- _Directive_
Each line of the listing that includes the string "source" needs to be located and copied.

- _Records to process_
============================================================

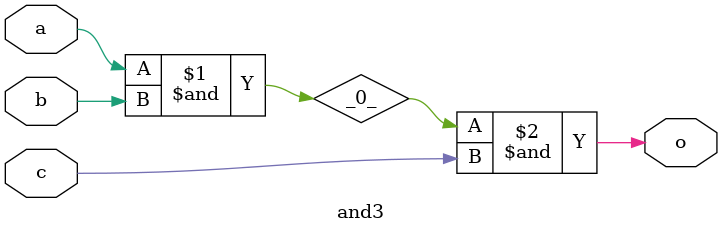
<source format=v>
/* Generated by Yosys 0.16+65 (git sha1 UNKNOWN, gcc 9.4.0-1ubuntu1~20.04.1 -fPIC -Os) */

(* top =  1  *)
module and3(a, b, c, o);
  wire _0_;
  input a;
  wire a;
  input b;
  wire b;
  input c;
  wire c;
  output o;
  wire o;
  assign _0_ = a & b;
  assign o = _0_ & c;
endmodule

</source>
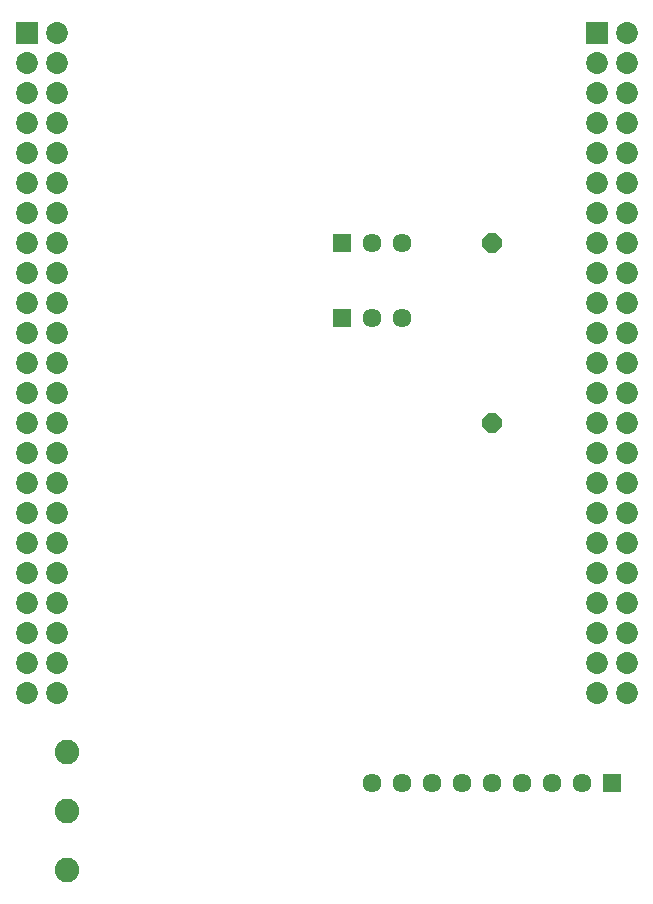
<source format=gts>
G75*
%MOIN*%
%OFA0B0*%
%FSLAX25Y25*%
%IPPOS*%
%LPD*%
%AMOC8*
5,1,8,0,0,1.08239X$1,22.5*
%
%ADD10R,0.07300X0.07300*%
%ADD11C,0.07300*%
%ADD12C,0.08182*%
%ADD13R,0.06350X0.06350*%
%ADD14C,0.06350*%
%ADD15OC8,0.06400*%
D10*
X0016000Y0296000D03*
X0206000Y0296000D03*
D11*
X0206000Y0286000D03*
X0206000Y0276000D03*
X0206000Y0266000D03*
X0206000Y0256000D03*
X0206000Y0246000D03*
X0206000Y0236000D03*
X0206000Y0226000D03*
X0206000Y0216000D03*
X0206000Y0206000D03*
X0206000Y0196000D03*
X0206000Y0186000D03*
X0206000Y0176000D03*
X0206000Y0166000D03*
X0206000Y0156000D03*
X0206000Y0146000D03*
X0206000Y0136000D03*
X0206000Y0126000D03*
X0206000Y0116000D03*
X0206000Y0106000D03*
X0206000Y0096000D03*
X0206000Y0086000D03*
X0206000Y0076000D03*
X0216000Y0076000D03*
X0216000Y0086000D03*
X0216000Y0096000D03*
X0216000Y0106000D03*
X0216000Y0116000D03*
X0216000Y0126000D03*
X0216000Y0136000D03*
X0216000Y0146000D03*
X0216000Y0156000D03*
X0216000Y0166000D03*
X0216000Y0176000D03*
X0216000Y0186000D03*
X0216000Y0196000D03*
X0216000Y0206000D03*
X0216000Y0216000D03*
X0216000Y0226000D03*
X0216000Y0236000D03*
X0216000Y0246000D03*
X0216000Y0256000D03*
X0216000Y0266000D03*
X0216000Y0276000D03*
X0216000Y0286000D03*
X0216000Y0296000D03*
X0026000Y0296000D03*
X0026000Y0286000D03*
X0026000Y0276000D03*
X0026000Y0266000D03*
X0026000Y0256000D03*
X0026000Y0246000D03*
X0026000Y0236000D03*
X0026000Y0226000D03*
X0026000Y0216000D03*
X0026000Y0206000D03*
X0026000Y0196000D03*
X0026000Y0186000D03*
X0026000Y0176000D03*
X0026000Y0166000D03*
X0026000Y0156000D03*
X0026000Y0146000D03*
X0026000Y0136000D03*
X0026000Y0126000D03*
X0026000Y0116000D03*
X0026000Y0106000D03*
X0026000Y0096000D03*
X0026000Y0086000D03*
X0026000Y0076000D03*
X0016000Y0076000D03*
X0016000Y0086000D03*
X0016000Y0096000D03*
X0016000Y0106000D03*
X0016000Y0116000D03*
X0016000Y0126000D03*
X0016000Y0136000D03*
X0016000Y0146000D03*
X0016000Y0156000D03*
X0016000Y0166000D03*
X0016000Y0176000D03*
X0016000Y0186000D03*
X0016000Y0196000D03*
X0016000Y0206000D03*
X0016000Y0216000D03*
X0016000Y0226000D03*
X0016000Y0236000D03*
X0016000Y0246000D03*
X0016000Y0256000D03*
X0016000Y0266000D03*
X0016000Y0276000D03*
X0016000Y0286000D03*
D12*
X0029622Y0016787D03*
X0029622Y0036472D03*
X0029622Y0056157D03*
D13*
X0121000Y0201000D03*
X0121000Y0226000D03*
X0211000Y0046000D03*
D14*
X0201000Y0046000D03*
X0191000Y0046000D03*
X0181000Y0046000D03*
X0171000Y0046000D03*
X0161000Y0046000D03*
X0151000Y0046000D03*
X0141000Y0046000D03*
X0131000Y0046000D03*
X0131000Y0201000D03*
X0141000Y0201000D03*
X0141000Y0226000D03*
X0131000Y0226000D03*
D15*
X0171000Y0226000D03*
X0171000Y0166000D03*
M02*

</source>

============================================================

- _Exercise result_
<source format=v>
</source>
<source format=gts>
</source>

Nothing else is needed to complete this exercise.